Most of it is also not needed, the struct tm's are normalised, which means that "atmp->tm_hour - btmp->tm_hour" cannot possibly underflow or overflow,
Yes, when they're normalized, only the tm_year subtraction can overflow. I thought it a bit clearer to use "!=" everywhere if I was to use it with tm_year, but it's a minor detail.
| number0 = *number; | + if (delta < 0 ? number0 < delta - INT_MIN : INT_MAX - delta < number0) | + return 1;
Surely the first test there should be number0 < INT_MIN - delta ?
Yes, that's correct. Thanks for catching the typo, both there, and in the "delta - LONG_MIN" case.
The chances that C will ever be used in any meaningful way on any hardware where interger overflow doesn't wrap is close to 0
Well, I'm afraid that's not true these days.

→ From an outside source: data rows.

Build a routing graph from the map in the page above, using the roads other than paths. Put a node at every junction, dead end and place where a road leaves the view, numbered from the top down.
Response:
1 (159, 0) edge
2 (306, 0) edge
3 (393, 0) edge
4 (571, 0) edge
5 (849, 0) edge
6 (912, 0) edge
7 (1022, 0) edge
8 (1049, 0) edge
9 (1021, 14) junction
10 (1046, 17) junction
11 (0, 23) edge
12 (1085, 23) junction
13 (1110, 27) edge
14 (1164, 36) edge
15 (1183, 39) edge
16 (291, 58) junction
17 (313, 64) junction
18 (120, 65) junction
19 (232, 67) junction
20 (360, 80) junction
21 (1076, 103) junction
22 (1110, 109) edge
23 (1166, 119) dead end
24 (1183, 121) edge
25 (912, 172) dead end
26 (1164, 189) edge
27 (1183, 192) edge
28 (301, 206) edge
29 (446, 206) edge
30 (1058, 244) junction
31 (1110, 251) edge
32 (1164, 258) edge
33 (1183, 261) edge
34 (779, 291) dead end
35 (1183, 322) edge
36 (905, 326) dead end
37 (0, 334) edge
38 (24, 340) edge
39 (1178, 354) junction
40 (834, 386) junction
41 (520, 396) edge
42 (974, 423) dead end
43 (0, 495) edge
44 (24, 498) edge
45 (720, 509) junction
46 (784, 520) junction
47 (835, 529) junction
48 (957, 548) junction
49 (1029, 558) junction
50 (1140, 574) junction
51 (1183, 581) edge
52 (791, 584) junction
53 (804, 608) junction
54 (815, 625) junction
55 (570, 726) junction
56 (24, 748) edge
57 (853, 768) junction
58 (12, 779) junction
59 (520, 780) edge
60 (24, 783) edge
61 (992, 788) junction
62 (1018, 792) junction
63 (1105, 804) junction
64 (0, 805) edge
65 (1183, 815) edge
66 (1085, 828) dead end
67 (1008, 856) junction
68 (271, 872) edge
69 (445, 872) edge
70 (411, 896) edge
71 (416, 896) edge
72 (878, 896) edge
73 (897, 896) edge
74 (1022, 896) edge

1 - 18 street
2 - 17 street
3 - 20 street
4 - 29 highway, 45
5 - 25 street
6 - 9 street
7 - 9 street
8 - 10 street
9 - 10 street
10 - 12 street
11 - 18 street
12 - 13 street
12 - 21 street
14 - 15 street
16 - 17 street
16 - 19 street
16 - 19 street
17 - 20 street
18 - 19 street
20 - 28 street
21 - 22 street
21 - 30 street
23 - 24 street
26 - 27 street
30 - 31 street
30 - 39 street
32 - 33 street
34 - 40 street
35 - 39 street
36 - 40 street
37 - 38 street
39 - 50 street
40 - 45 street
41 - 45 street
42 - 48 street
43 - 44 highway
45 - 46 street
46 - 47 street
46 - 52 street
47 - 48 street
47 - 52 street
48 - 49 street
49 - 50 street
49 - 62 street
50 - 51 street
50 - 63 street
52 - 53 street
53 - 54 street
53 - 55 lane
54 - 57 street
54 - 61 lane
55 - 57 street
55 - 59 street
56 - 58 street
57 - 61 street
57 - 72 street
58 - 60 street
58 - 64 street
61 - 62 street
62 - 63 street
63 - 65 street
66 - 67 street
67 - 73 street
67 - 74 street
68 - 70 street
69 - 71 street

With the latest GCC on x86, the following program exits with status 0 if you compile with "gcc -O2": #include <limits.h> int x = INT_MAX; enum { delta = 1 }; int main (void) { return (x + delta < x) != (delta < 0); } even though it should exit with status 1 if integer overflow wraps around. "gcc -O2"-on-x86 is a pretty common platform.